Oh well, I know I shouldn’t poke directly at people, but they deserve that sometimes (at least in my very personal opinion). Heck, I even gave 12h window for this not to be hot-headed opinion.
Those who followed MySQL at facebook development probably know how much we focus on actual performance on top of mixed-composition I/O devices (flashcache, etc) – not just retreating to comfortable zone of in-memory (or in-pure-flash) data.
I feel somewhat sad that I have to put this truism out here – disks are way more cost efficient, and if used properly can be used to facilitate way more long-term products, not just real time data. Think Wikipedia without history, think comments that disappear on old posts, together with old posts, think all 404s you hit on various articles you remember from the past and want to read.
Building the web that lasts is completely different task from what academia people imagine building the web is.
I already had this issue with other RDBMS pioneer (there’s something in common among top database luminaries) – he also suggested that disks are things of the past and now everything has to be in memory, because memory is cheap. And data can be whatever unordered clutter, because CPUs can sort it, because CPUs are cheap.
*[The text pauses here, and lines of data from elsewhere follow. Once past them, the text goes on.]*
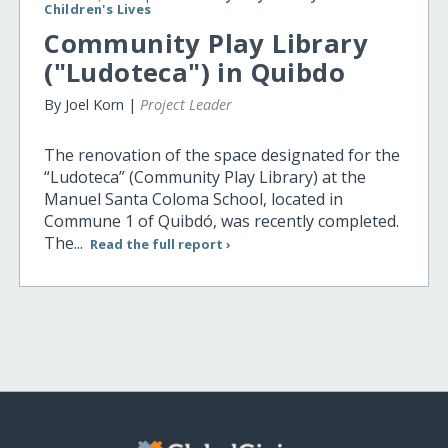
Children's Lives
Community Play Library
("Ludoteca") in Quibdo
By Joel Korn |
Project Leader
The renovation of the space designated for the
“Ludoteca” (Community Play Library) at the
Manuel Santa Coloma School, located in
Commune 1 of Quibdó, was recently completed.
The...
Read the full report ›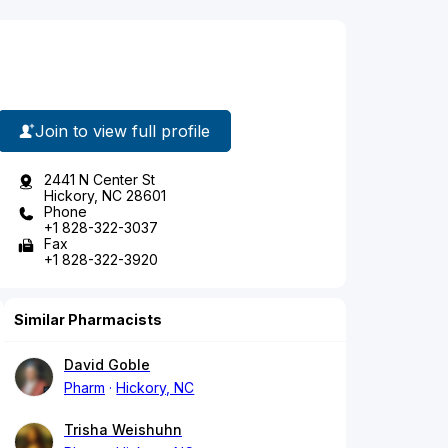
Join to view full profile
2441 N Center St
Hickory, NC 28601
Phone
+1 828-322-3037
Fax
+1 828-322-3920
Similar Pharmacists
David Goble
Pharm
Hickory, NC
Trisha Weishuhn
They probably missed Al Gore message. Throwing more and more hardware without fine tuning for actual operational efficiency requirements is wasteful and harms our planet. Yes, we do lots of in-memory efficiency work, so that we reduce our I/O, but at the same time we balance the workload so that I/O subsystem provides as efficient as possible delivery of the long tail.
What happens in real world if one gets 2x efficiency gain? Twice more data can be stored, twice more data intensive products can be launched.
What happens in academia of in-memory databases, if one gets 2x efficiency gain? A paper.
What happens when real world doesn’t read your papers anymore? You troll everyone via GigaOM.
Though sure, there’s some operational overhead in handling sharding and availability of MySQL deployments, at large scale it becomes somewhat constant cost, whereas operational efficiency gains are linear.
Update: Quite a few people pointed out that I was dissing a person who has done incredible amount of contributions, or that I’m anti-academia. I’m not, and I extremely value any work that people do wherever they are, albeit I do apply critical thinking to whatever they speak.
In my text above (I don’t want to edit and hide what I said) I don’t mean that “a paper” is useless. Me and my colleagues do read papers and try to understand the direction of computer science and how it applies to our work (there are indeed various problems yet to solve). I’d love to come up with something worth a paper (and quite a few of my colleagues did).
Still, if someone does not find that direction useful, there’s no way to portray them the way the original GigaOM article did.